Primary LanguagePythonApache License 2.0Apache-2.0

ecs-appmesh-task-helper

What this is

The repo is to define a small event driven python app that orchestrates the lifecycle stages of an AWS ECS task in an AppMesh environment. The stages we are interested in are startup and shutdown. In an ECS service with a load balancer attached, during a task definition update ECS ensures that the new tasks started are registered with the LB and in service before it continues to drain and stop the old tasks. This native helper does not exist for AppMesh, so this task helper has been written in order to bridge that gap.

Operation

When a task in an AppMesh mesh has been asked by ECS to stop, it needs to notify its downstreams that it is stopping so that the downstreams stop sending traffic before the task stops. This is to ensure the downstreams do not receive any 5xx or timeout errors, which could impact service performance. This is done by signalling the Envoy in the task to go into healthcheck fail mode. The Envoy admin api has an endpoint which controls this. Secondly, this task helper is designed to delay the termination of the application and envoy containers in the task in order to ensure the downstream envoys have completed their upstream health check cycle. When ECS terminates a task, it executes "docker stop" against each container in the task in the reverse order of the defined dependencies in the task. "docker stop" sends a SIGTERM signal to the process inside the container when it runs. After the SIGTERM, this task helper calls the admin api and pauses for a definable drain timeout period. When the task helper DependsOn the envoy and application containers, their termination is delayed. There is a further problem with a race condition that often sees retiring tasks stopped before new tasks are in service during a task definition update. There is a delay period encoded before the admin api is called to ensure that new tasks have plenty of time to become in service before retiring tasks are drained and stopped. This ensures an overlap between the new and retiring tasks so that updates can be non-disruptive.

How to build this

An image containing the application can be generated by running make, or more explicitly make build, in the project folder.

The makefile will run the following tasks through batect, using Dockerfile.batect as the runner:

- lint: runs `black` to format, and `flake8` and `hadolint` to lint the source python and Dockerfile.
- test: runs `bandit` security checks, `mypy` typechecks and finally `pytest`.
- build: runs poetry to export the requirements.txt required by the root Dockerfile before building locally.

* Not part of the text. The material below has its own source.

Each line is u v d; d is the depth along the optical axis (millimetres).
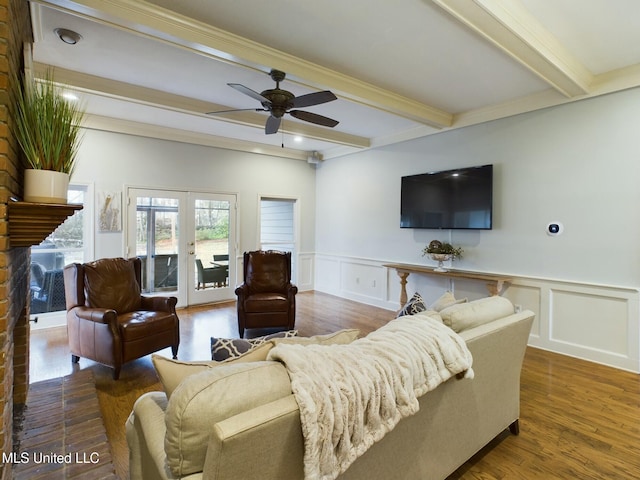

For CI Jenkins will build directly from the Dockerfile and publish automatically.

How to use this

The container image should then be included in the container definitions for your ECS task, with DependsOn dependencies defined to your application and envoy containers. The task helper container should have a StopTimeout of 120s defined to ensure optimum operation. There are 2 environment variables that can be optionally passed to the container to adjust its operation.

  • DRAIN_DELAY: The time period to wait after the SIGTERM but before calling the healthcheck/fail admin endpoint. Defaults to 40
  • DRAIN_TIMEOUT: The time period to wait after calling the healthcheck/fail admin endpoint. Defaults to 40

License

This code is open source software licensed under the Apache 2.0 License.